=== Section Start ===
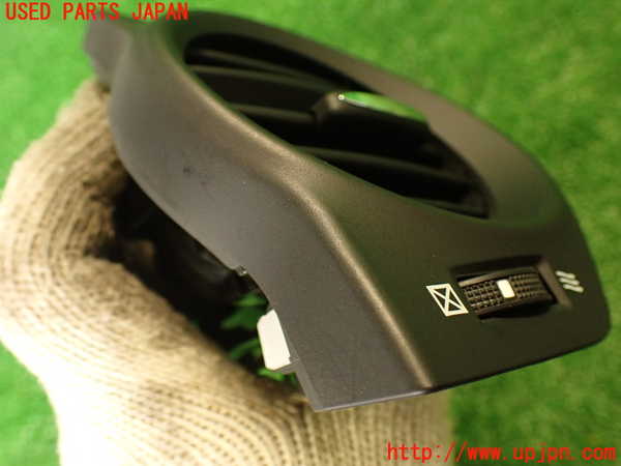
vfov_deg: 44.2
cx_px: 310
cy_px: 233
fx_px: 574
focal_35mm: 32
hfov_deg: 56.8
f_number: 2.4
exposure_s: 1/30
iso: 500
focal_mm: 5.79
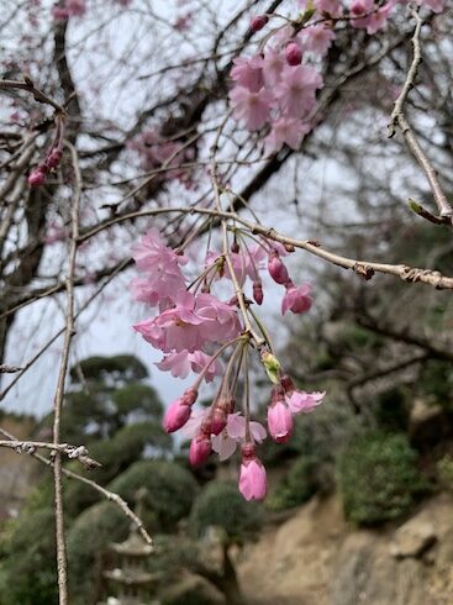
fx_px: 454
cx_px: 226
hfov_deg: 53.0
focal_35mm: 26
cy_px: 302
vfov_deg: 67.3
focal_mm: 4.25
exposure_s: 1/1235
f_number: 1.8
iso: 25
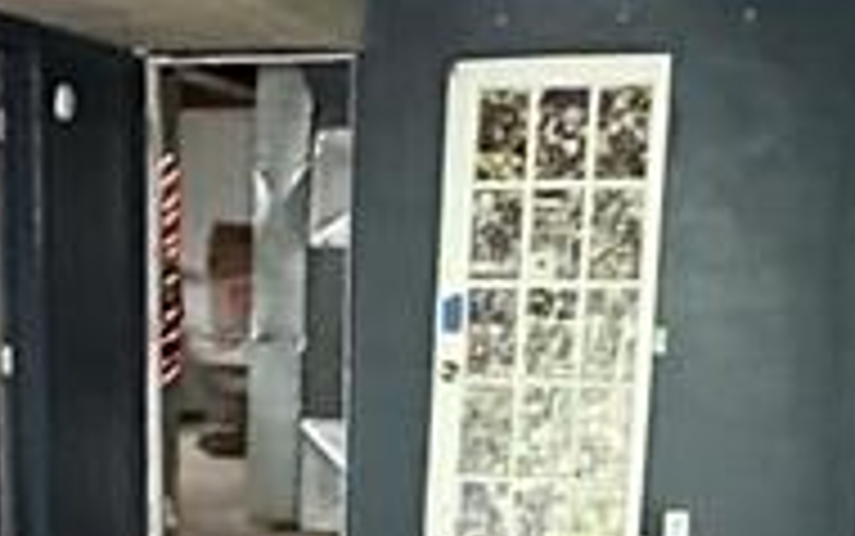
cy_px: 673
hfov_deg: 25.3
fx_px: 1865
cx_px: 148
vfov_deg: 15.6
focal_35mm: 80
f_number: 2.2
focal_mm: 2.22
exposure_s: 1/42
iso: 1250
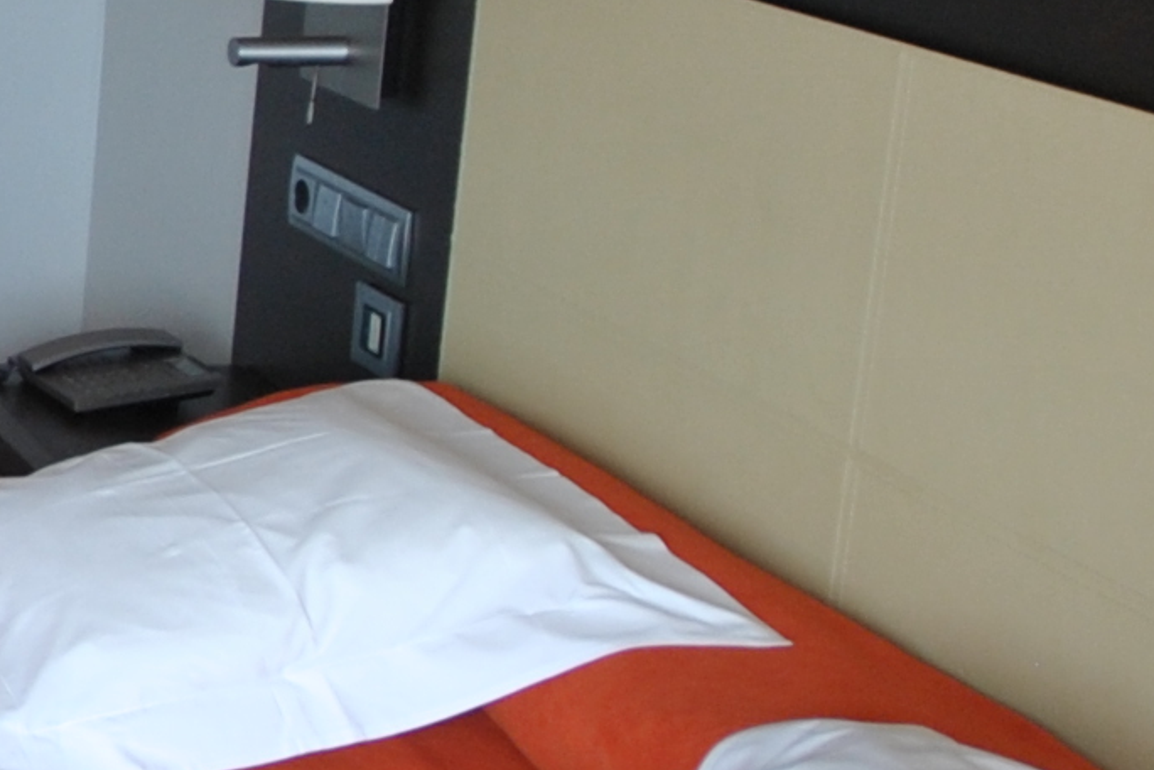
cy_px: 74
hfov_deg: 17.2
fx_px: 2725
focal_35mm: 85
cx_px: -1169
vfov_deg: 15.9
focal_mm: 10
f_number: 4
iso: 200
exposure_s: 1/60
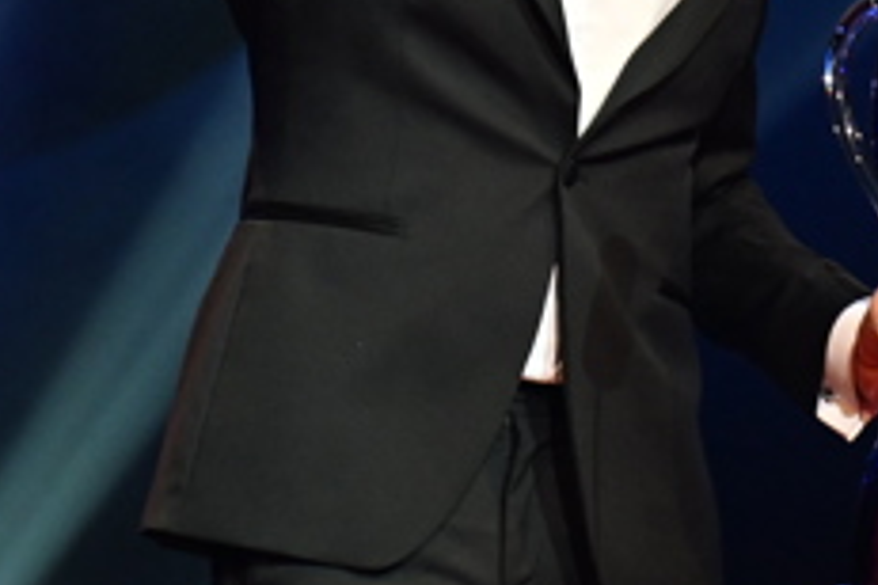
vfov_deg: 1.5
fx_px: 21875
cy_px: 118
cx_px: 99
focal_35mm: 897
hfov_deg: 2.3
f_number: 3.5
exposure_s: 1/200
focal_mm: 200
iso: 3200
=== Section End ===
Restate the entries above word for word, keeping pictures out of the copy.

## RESPONSE AREA
vfov_deg: 44.2
cx_px: 310
cy_px: 233
fx_px: 574
focal_35mm: 32
hfov_deg: 56.8
f_number: 2.4
exposure_s: 1/30
iso: 500
focal_mm: 5.79
fx_px: 454
cx_px: 226
hfov_deg: 53.0
focal_35mm: 26
cy_px: 302
vfov_deg: 67.3
focal_mm: 4.25
exposure_s: 1/1235
f_number: 1.8
iso: 25
cy_px: 673
hfov_deg: 25.3
fx_px: 1865
cx_px: 148
vfov_deg: 15.6
focal_35mm: 80
f_number: 2.2
focal_mm: 2.22
exposure_s: 1/42
iso: 1250
cy_px: 74
hfov_deg: 17.2
fx_px: 2725
focal_35mm: 85
cx_px: -1169
vfov_deg: 15.9
focal_mm: 10
f_number: 4
iso: 200
exposure_s: 1/60
vfov_deg: 1.5
fx_px: 21875
cy_px: 118
cx_px: 99
focal_35mm: 897
hfov_deg: 2.3
f_number: 3.5
exposure_s: 1/200
focal_mm: 200
iso: 3200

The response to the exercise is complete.